Measurement transcription data
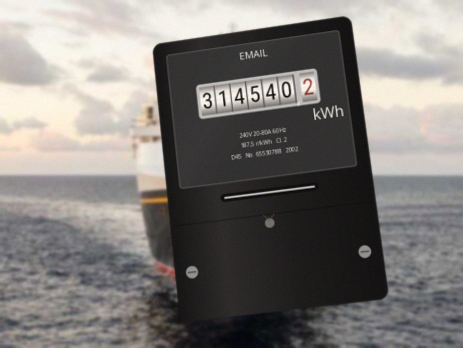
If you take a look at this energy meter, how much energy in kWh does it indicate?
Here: 314540.2 kWh
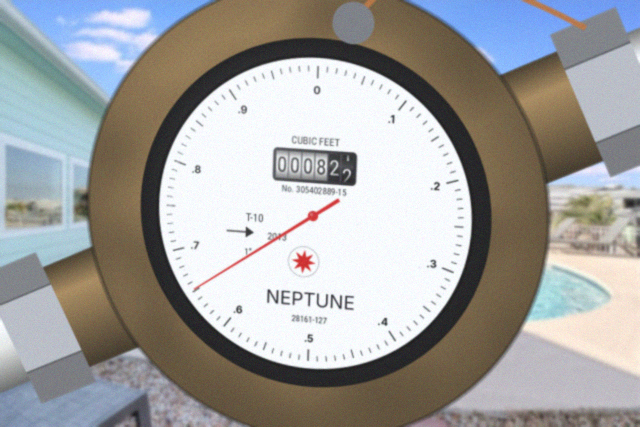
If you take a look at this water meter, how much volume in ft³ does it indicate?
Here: 821.65 ft³
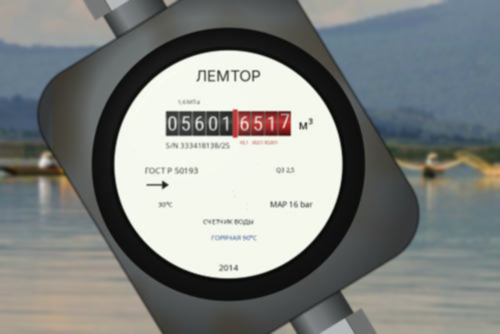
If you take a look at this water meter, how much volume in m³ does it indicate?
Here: 5601.6517 m³
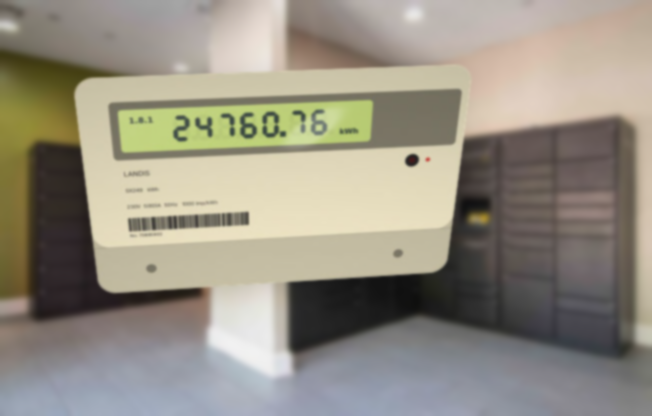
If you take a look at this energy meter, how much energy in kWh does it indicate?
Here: 24760.76 kWh
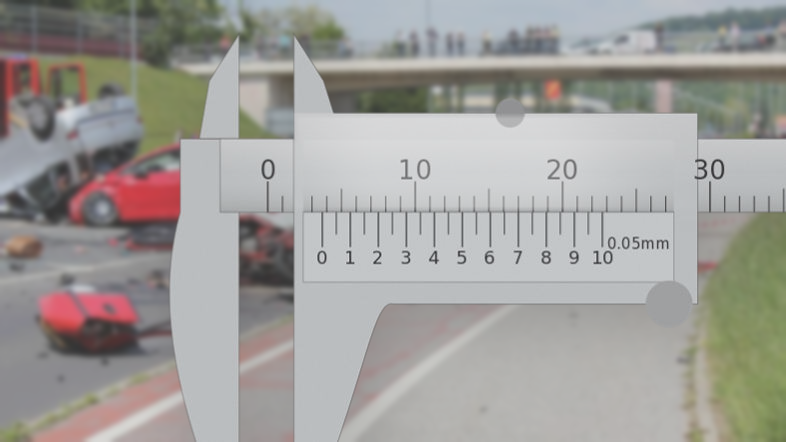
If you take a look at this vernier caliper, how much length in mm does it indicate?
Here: 3.7 mm
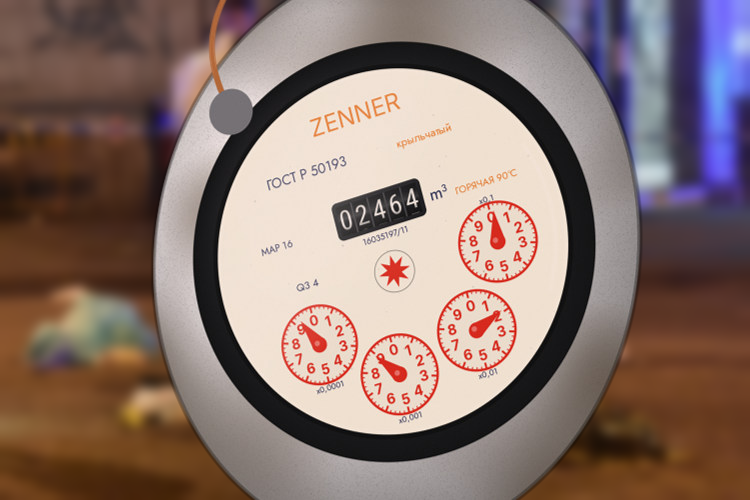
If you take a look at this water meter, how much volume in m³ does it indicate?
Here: 2464.0189 m³
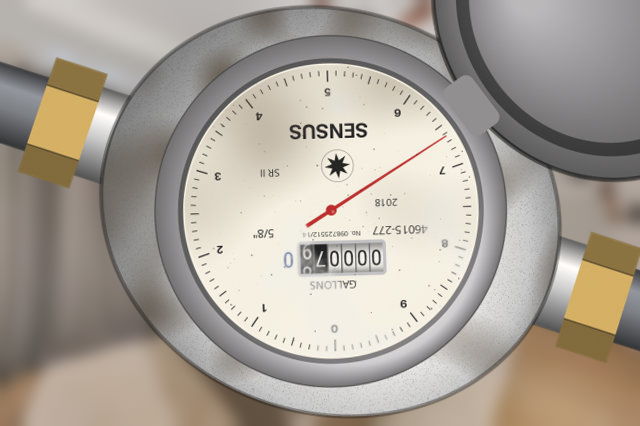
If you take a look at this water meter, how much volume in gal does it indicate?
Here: 786.6 gal
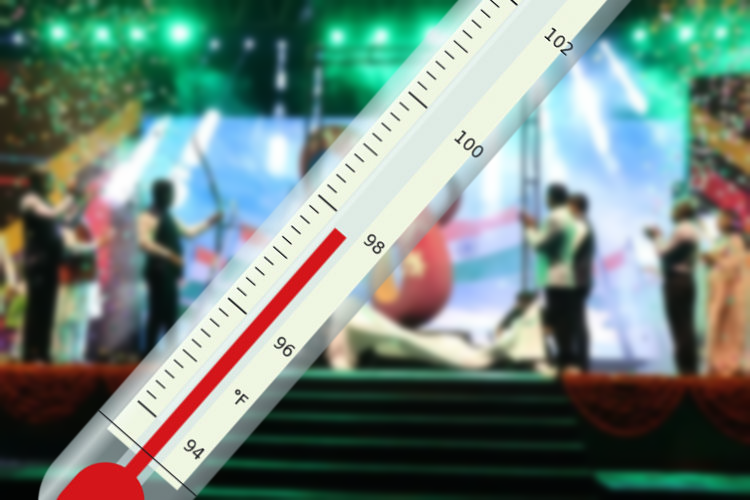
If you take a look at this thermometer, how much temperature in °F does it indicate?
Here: 97.8 °F
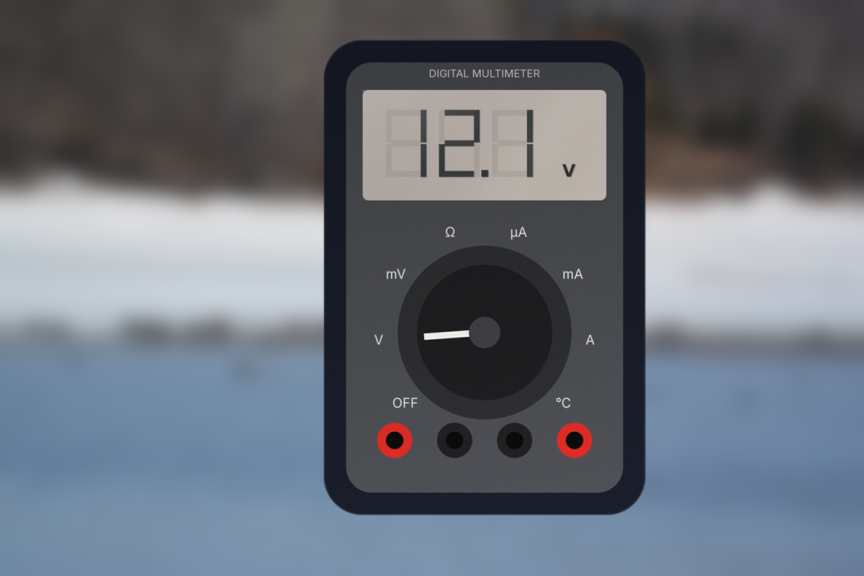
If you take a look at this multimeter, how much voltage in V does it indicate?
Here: 12.1 V
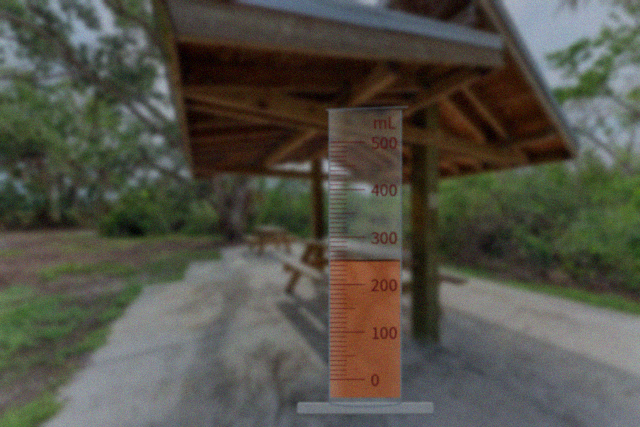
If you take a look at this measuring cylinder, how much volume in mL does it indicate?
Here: 250 mL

▶ WORK INSTRUCTIONS
Could you copy these entries back exactly as they are, leaving the pictures out of your answer?

▶ WRITTEN SOLUTION
If you take a look at this energy meter, how much energy in kWh does it indicate?
Here: 314540.2 kWh
If you take a look at this water meter, how much volume in ft³ does it indicate?
Here: 821.65 ft³
If you take a look at this water meter, how much volume in m³ does it indicate?
Here: 5601.6517 m³
If you take a look at this energy meter, how much energy in kWh does it indicate?
Here: 24760.76 kWh
If you take a look at this vernier caliper, how much length in mm does it indicate?
Here: 3.7 mm
If you take a look at this water meter, how much volume in m³ does it indicate?
Here: 2464.0189 m³
If you take a look at this water meter, how much volume in gal does it indicate?
Here: 786.6 gal
If you take a look at this thermometer, how much temperature in °F does it indicate?
Here: 97.8 °F
If you take a look at this multimeter, how much voltage in V does it indicate?
Here: 12.1 V
If you take a look at this measuring cylinder, how much volume in mL does it indicate?
Here: 250 mL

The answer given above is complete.